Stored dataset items
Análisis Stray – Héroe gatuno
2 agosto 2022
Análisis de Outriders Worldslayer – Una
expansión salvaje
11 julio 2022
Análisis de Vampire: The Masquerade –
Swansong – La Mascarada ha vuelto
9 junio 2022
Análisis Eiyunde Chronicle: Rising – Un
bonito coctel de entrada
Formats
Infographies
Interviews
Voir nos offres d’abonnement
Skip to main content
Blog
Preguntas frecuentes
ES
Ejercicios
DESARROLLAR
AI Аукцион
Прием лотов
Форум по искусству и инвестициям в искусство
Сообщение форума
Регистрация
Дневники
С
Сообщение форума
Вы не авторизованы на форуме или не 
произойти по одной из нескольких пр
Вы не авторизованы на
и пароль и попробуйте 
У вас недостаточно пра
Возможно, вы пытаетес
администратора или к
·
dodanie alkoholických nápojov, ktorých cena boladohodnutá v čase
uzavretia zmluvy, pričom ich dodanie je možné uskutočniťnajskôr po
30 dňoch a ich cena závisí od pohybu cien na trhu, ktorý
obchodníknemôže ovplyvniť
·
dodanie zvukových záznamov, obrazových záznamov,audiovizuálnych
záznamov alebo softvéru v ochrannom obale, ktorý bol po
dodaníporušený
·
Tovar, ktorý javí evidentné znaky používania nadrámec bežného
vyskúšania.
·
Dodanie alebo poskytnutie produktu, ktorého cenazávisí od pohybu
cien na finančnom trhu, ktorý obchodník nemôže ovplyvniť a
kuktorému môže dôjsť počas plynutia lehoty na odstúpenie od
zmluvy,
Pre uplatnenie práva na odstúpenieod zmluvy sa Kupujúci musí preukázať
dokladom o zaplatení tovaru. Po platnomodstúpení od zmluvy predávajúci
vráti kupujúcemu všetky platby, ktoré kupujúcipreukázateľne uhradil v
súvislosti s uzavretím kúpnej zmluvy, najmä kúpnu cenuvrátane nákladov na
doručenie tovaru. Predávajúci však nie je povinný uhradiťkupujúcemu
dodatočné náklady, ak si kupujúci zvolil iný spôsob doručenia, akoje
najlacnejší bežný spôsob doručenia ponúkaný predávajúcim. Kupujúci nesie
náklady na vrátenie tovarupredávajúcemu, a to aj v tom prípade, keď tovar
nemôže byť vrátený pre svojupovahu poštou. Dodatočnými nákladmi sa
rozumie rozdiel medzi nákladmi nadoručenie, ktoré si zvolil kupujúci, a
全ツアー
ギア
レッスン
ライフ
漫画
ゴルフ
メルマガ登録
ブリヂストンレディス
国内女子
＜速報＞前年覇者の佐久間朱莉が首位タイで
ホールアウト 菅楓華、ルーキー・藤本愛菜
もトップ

▶ _WHAT TO DO_
The answer must consist of every entry, set down exactly as given.

▶ _WRITTEN REPLY_
Análisis Stray – Héroe gatuno
2 agosto 2022
Análisis de Outriders Worldslayer – Una
expansión salvaje
11 julio 2022
Análisis de Vampire: The Masquerade –
Swansong – La Mascarada ha vuelto
9 junio 2022
Análisis Eiyunde Chronicle: Rising – Un
bonito coctel de entrada
Formats
Infographies
Interviews
Voir nos offres d’abonnement
Skip to main content
Blog
Preguntas frecuentes
ES
Ejercicios
DESARROLLAR
AI Аукцион
Прием лотов
Форум по искусству и инвестициям в искусство
Сообщение форума
Регистрация
Дневники
С
Сообщение форума
Вы не авторизованы на форуме или не 
произойти по одной из нескольких пр
Вы не авторизованы на
и пароль и попробуйте 
У вас недостаточно пра
Возможно, вы пытаетес
администратора или к
·
dodanie alkoholických nápojov, ktorých cena boladohodnutá v čase
uzavretia zmluvy, pričom ich dodanie je možné uskutočniťnajskôr po
30 dňoch a ich cena závisí od pohybu cien na trhu, ktorý
obchodníknemôže ovplyvniť
·
dodanie zvukových záznamov, obrazových záznamov,audiovizuálnych
záznamov alebo softvéru v ochrannom obale, ktorý bol po
dodaníporušený
·
Tovar, ktorý javí evidentné znaky používania nadrámec bežného
vyskúšania.
·
Dodanie alebo poskytnutie produktu, ktorého cenazávisí od pohybu
cien na finančnom trhu, ktorý obchodník nemôže ovplyvniť a
kuktorému môže dôjsť počas plynutia lehoty na odstúpenie od
zmluvy,
Pre uplatnenie práva na odstúpenieod zmluvy sa Kupujúci musí preukázať
dokladom o zaplatení tovaru. Po platnomodstúpení od zmluvy predávajúci
vráti kupujúcemu všetky platby, ktoré kupujúcipreukázateľne uhradil v
súvislosti s uzavretím kúpnej zmluvy, najmä kúpnu cenuvrátane nákladov na
doručenie tovaru. Predávajúci však nie je povinný uhradiťkupujúcemu
dodatočné náklady, ak si kupujúci zvolil iný spôsob doručenia, akoje
najlacnejší bežný spôsob doručenia ponúkaný predávajúcim. Kupujúci nesie
náklady na vrátenie tovarupredávajúcemu, a to aj v tom prípade, keď tovar
nemôže byť vrátený pre svojupovahu poštou. Dodatočnými nákladmi sa
rozumie rozdiel medzi nákladmi nadoručenie, ktoré si zvolil kupujúci, a
全ツアー
ギア
レッスン
ライフ
漫画
ゴルフ
メルマガ登録
ブリヂストンレディス
国内女子
＜速報＞前年覇者の佐久間朱莉が首位タイで
ホールアウト 菅楓華、ルーキー・藤本愛菜
もトップ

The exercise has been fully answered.